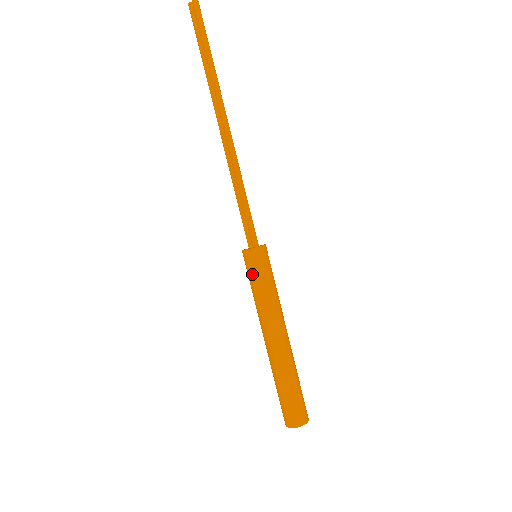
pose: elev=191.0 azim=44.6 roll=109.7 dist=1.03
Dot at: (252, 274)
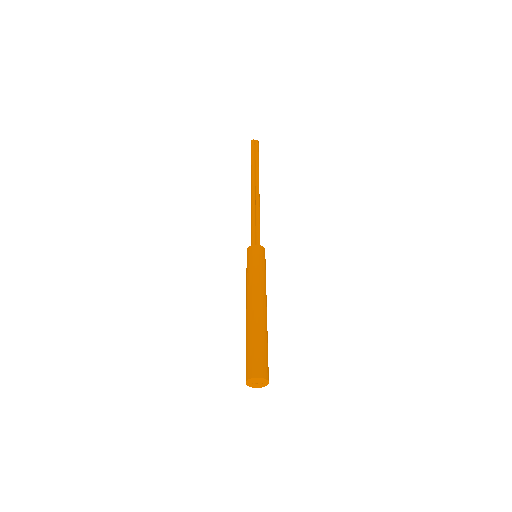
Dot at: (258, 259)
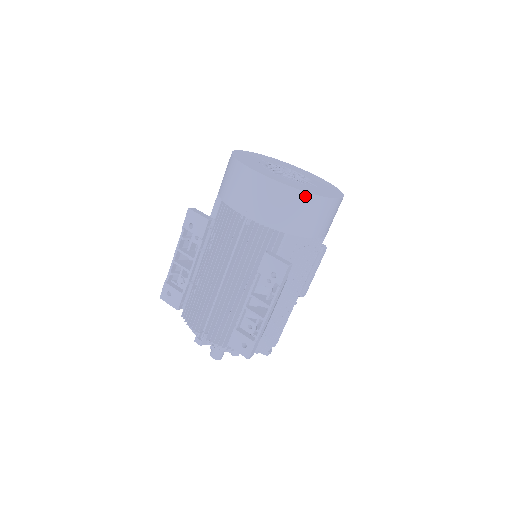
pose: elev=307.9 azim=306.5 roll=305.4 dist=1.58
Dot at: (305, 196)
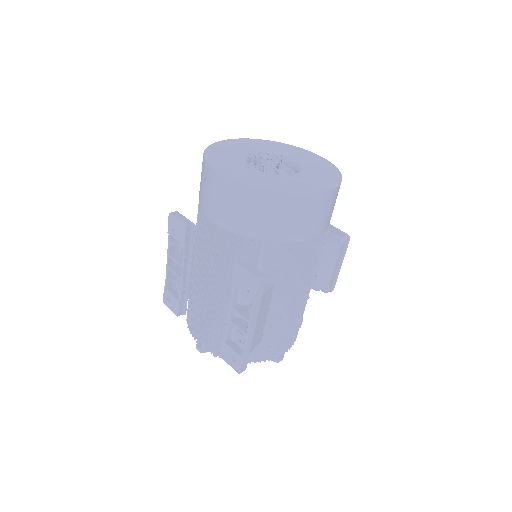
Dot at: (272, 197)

+++++

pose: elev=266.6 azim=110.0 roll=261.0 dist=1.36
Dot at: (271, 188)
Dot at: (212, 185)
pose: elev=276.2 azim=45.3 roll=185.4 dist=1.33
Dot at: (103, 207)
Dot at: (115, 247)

+++++

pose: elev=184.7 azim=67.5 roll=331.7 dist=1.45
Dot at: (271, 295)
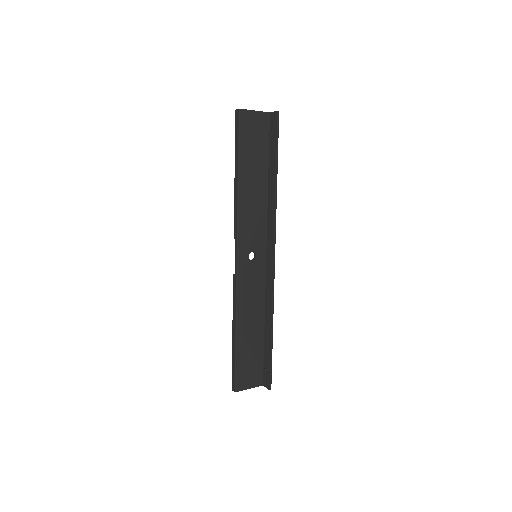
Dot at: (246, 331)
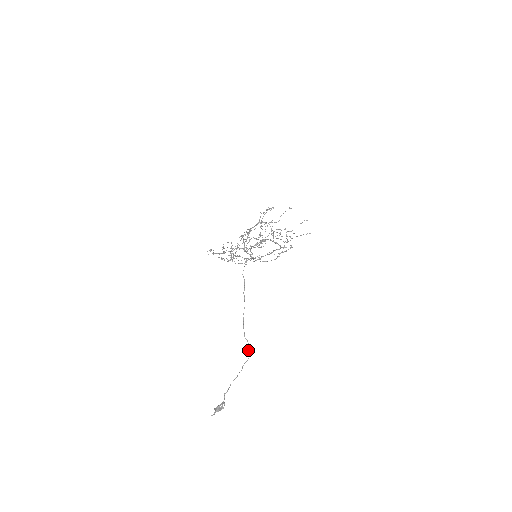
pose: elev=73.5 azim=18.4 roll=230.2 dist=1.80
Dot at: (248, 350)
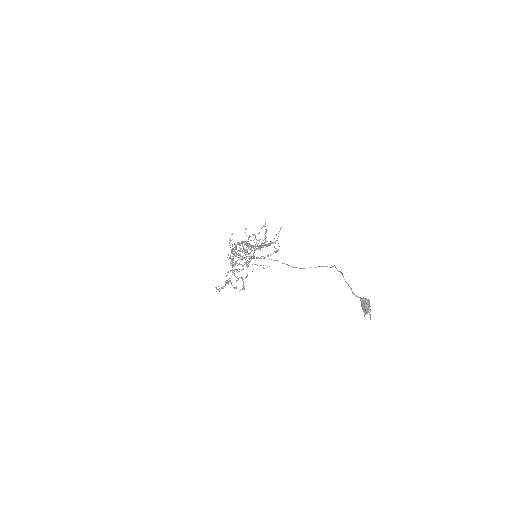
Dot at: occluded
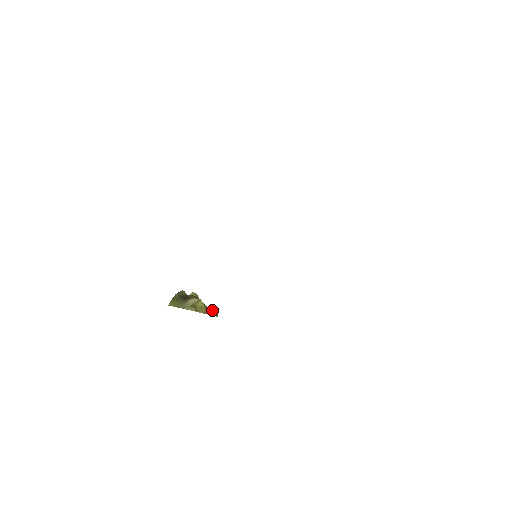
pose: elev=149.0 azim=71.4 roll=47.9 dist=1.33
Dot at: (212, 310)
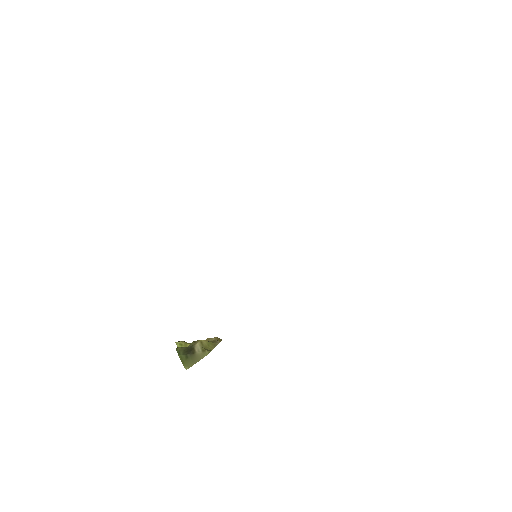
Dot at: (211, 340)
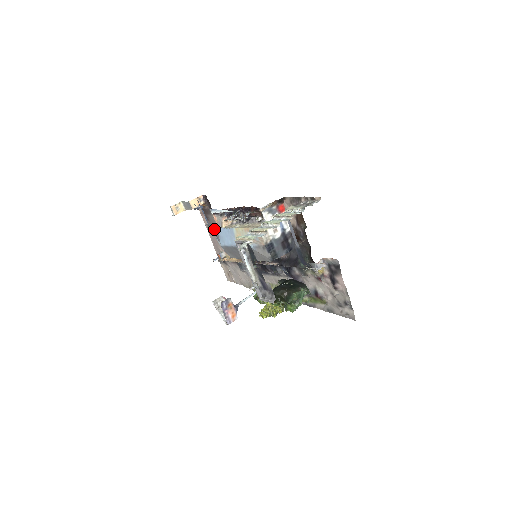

+++++

What the exercise asks:
Turn the items from the line containing "pose: elev=191.0 azim=44.6" up to and including the line containing "Dot at: (272, 197)" into a JSON list of strings, one string per line, with blank lines skipped and the pictures left out.

Problem solution:
[
  "pose: elev=191.0 azim=44.6 roll=109.7 dist=1.03",
  "Dot at: (252, 274)",
  "Dot at: (258, 259)",
  "pose: elev=307.9 azim=306.5 roll=305.4 dist=1.58",
  "Dot at: (305, 196)",
  "Dot at: (272, 197)"
]